Condello per anni è stato un punto di equilibrio tra due mondi, quello della 'Ndrangheta e quello degli “Invisibili”. Gli stessi che, forse, gli hanno garantito per tanti anni la latitanza. Oggi il Supremo, dopo otto anni al 41 bis, torna a far sentire la propria voce ricordando, forse, proprio quegli accordi che erano stati presi.
E in tutto questo, poi, ci sono gli ostacoli che vorrebbero eliminare. Quell'asse Palermo-Caltanisetta-Reggio Calabria dove magistrati ed investigatori cercano di approfondire i collegamenti esterni e sui mandanti delle stragi. Indagini convergenti e delicate come quelle condotte da Di Matteo e Lombardo. Un asse che cerca proprio gli “invisibili” che sono collegati alle mafie, appartenenti a quel sistema criminale integrato, sempre più evidente nella gestione del potere e degli affari.
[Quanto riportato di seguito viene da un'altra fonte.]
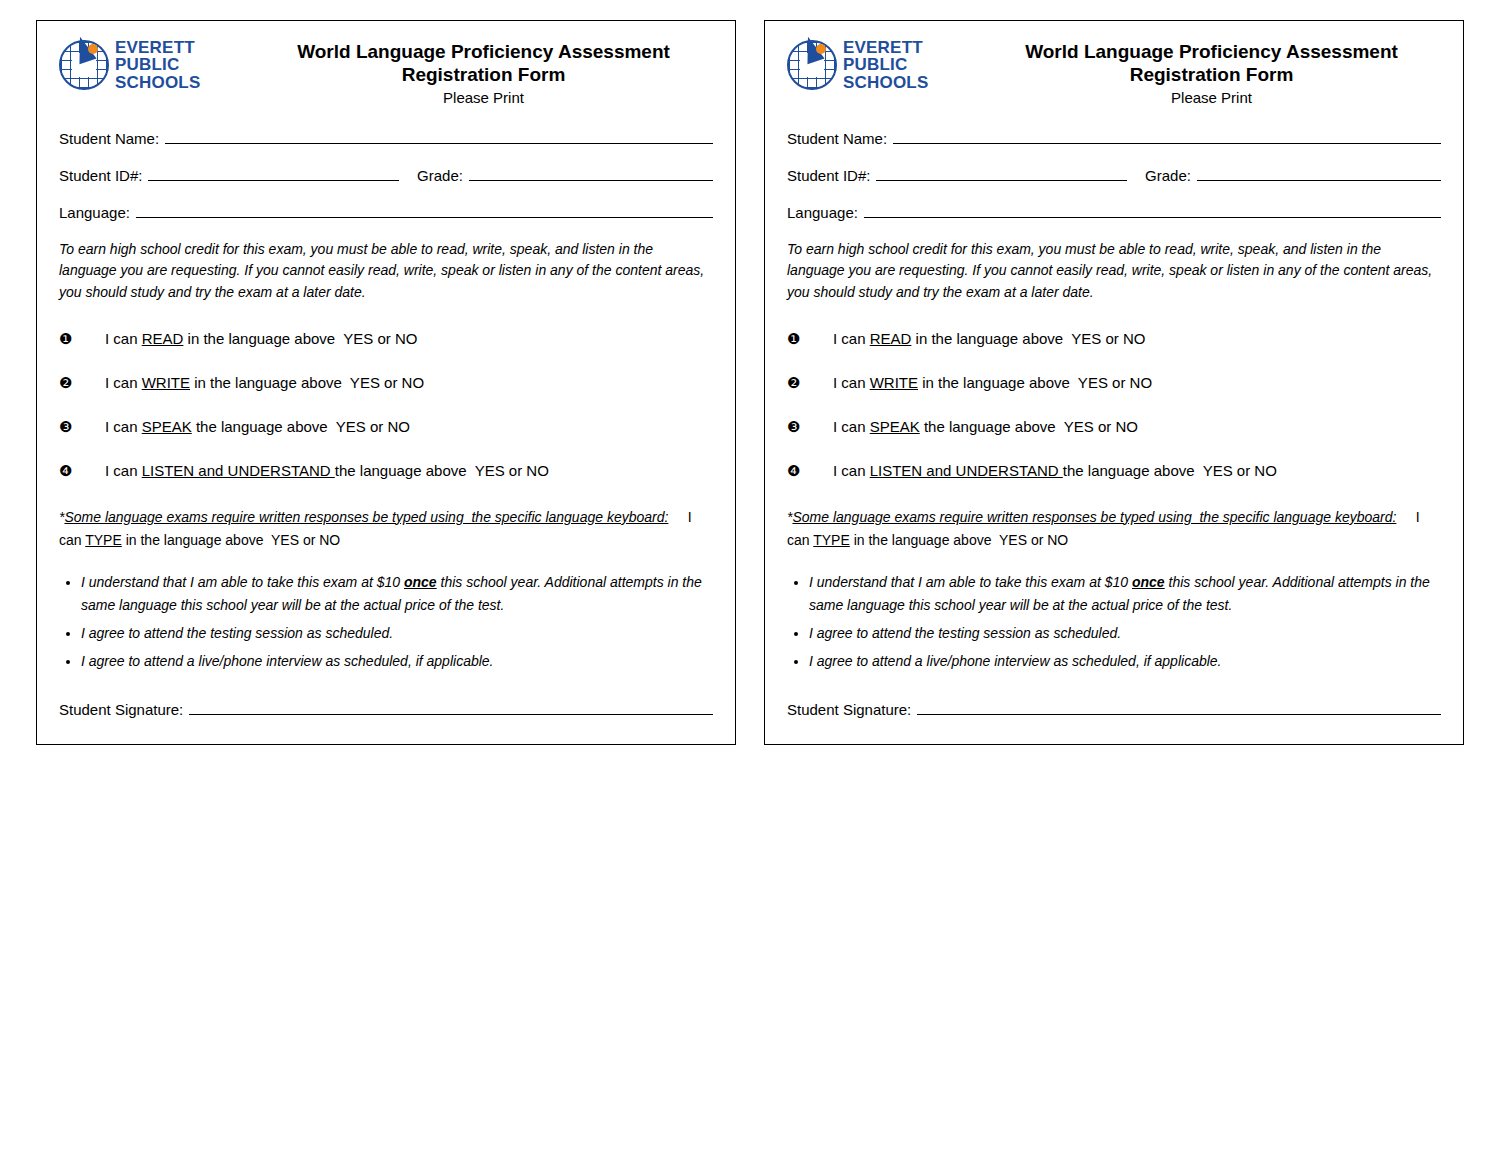EVERETT PUBLIC SCHOOLS
World Language Proficiency Assessment
Registration Form
Please Print
Student Name:
Student ID#: Grade:
Language:
To earn high school credit for this exam, you must be able to read, write, speak, and listen in the language you are requesting. If you cannot easily read, write, speak or listen in any of the content areas, you should study and try the exam at a later date.
❶ I can READ in the language above YES or NO
❷ I can WRITE in the language above YES or NO
❸ I can SPEAK the language above YES or NO
❹ I can LISTEN and UNDERSTAND the language above YES or NO
*Some language exams require written responses be typed using the specific language keyboard: I can TYPE in the language above YES or NO
I understand that I am able to take this exam at $10 once this school year. Additional attempts in the same language this school year will be at the actual price of the test.
I agree to attend the testing session as scheduled.
I agree to attend a live/phone interview as scheduled, if applicable.
Student Signature:
EVERETT PUBLIC SCHOOLS
World Language Proficiency Assessment
Registration Form
Please Print
Student Name:
Student ID#: Grade:
Language:
To earn high school credit for this exam, you must be able to read, write, speak, and listen in the language you are requesting. If you cannot easily read, write, speak or listen in any of the content areas, you should study and try the exam at a later date.
❶ I can READ in the language above YES or NO
❷ I can WRITE in the language above YES or NO
❸ I can SPEAK the language above YES or NO
❹ I can LISTEN and UNDERSTAND the language above YES or NO
*Some language exams require written responses be typed using the specific language keyboard: I can TYPE in the language above YES or NO
I understand that I am able to take this exam at $10 once this school year. Additional attempts in the same language this school year will be at the actual price of the test.
I agree to attend the testing session as scheduled.
I agree to attend a live/phone interview as scheduled, if applicable.
Student Signature:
Certo è che non può essere un caso che in questo momento storico, dove in Parlamento si torna anche a discutere di 41 bis, di riforma della giustizia, della Costituzione, da dentro e fuori le carceri arrivino segnali. C'è un nuovo fermento, come negli anni delle stragi. E le parole dette e non dette dal figlio di Riina e dal boss “Supremo” possono pesare più di tanti discorsi. Per questo l'allerta deve essere massima, senza abbassare la guardia o sottovalutare i rischi.